TASK DESCRIPTION =
Write out the stretch from "Apart from the" through "mathematics, and music." in the passage on research into early writing and cuneiform archives.

Segment Start: EXCERPTED PASSAGE

Apart from the previously mentioned workshop on the origin of writing, several other research activities have been pursued with the aim to trace the interaction between the development of knowledge and different media with special regard to early cultural achievements such as writing, mathematics, and music.
Concerning the first two subjects, such work has been performed in close association with the Cuneiform Digital Library Initiative (Damerow and Robert Englund, see development, ) In particular, various activities serve to reconstruct the ancient cuneiform administrative archives documented by findings from ancient Mesopotamia, now scattered in museums and private collections throughout the world (Jacob Dahl, Peter Damerow, Robert Englund, Blahoslav Hruška, Natalya Koslova, Manfred Krebernik). These archives document the development of the early forms of the representation of concepts and mental models in an external medium from the quantifications of products in preliterate and proto-cuneiform symbols (around 3000 B.C.) to the advanced book keeping systems of the Third Dynasty of Ur (around 2000 B.C.).

Segment End: EXCERPTED PASSAGE
Segment Start: INFORMATION PROVIDED

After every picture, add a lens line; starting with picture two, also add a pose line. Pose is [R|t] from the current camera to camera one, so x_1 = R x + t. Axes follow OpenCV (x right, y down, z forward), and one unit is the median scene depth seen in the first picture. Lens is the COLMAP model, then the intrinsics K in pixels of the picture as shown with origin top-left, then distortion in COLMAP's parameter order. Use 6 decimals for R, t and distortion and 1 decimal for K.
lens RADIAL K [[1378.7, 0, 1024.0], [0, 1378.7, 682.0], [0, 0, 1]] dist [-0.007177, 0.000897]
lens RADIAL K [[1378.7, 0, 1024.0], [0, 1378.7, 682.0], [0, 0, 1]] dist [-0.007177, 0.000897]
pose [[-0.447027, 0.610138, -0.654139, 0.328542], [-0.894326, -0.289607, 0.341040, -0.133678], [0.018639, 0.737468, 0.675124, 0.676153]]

Segment End: INFORMATION PROVIDED

EXPECTED OUTPUT =
Apart from the previously mentioned workshop on the origin of writing, several other research activities have been pursued with the aim to trace the interaction between the development of knowledge and different media with special regard to early cultural achievements such as writing, mathematics, and music.